Monday, September 17, 2012

Friendly fire: CanDo's war against solar-owning conservative electorates

It occurred to me, over the weekend, to take a look at the electoral dynamics of Queensland’s plan to appropriate the output of household solar at a fixed (low) wholesale price, and force households to buy all their electricity at the retail rate.

It seems to be a very bad idea, electorally.

For my analysis, I decided to use the state of the Queensland parliament before this year’s electoral rout that saw the ALP decimated – because that would skew the results. After all, right now the ALP is a mere rump in the Queensland parliament.

As it now stands, nearly all of the PV installations are in conservative seats; the analysis wouldn’t tell us anything. So I reverted to the previous parliament, in which the ALP held 51 seats.

Here’s the numbers:


Total kWh installed
Average per Electorate
Average by affiliation
Difference from average
Labor
 2,247,355
 107,515
 50,791
-56,724
Conservative
 7,175,745
 107,515
199,326
 91,811

The data for solar installations was sourced from Australia’s Clean Energy Regulator, which http://ret.cleanenergyregulator.gov.au/REC-Registry/Data-reports reports PV installations by postcode.

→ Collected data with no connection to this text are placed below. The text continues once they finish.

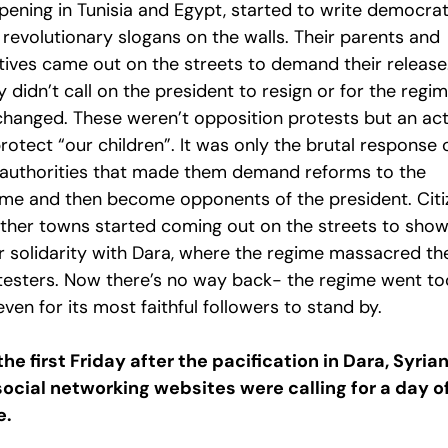
pening in Tunisia and Egypt, started to write democrat
 revolutionary slogans on the walls. Their parents and
atives came out on the streets to demand their release
 didn’t call on the president to resign or for the regi
changed. These weren’t opposition protests but an ac
rotect “our children”. It was only the brutal response 
 authorities that made them demand reforms to the
ime and then become opponents of the president. Citi
other towns started coming out on the streets to sho
ir solidarity with Dara, where the regime massacred th
testers. Now there’s no way back- the regime went to
even for its most faithful followers to stand by.
the first Friday after the pacification in Dara, Syria
social networking websites were calling for a day o
e.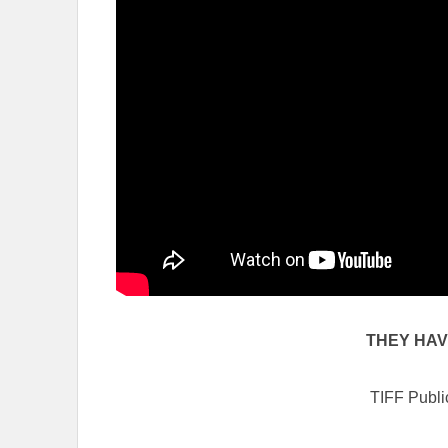
THEY HA
TIFF Publi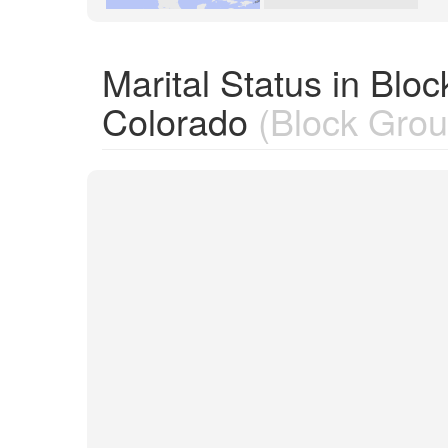
Marital Status in Bl
Colorado
(Block Grou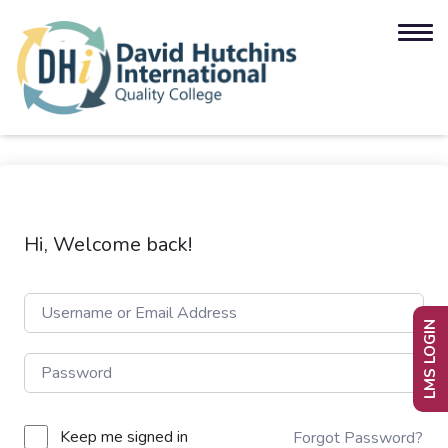
Hi, Welcome back!
LMS LOGIN
Keep me signed in
Forgot Password?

In Grass-GIS, the open source GIS package, I associated the postcodes with electorates as a simple overlay. This yields a map in which the areas within each electorate can be matched to the postcode-based reporting of solar PV installations.

Note also that “conservative” electorates aren’t just the LNP electorates: they include seats that were held by conservative-leaning independents.

The key points are easy to see. The seats the LNP already held before the 2012 election:

  • Had the largest solar output by electorate – more than triple the Labor seats; and
  • On average, have more than triple the solar power per electorate.

The situation now – in which the ALP only retains seven seats in the state parliament – would be worse. 

The image below provides a visualisation of the analysis. Pink-red shows formerly ALP electorates according to the amount of solar installed in the area; blues illustrate the same in Conservative electorates.


The three electorates I picked out - Cook, Barron River and Whitsunday - were among the mass that changed hands in the 2012 state election, and are now held by the LNP. They're also the "most solar" electorates that the ALP used to hold.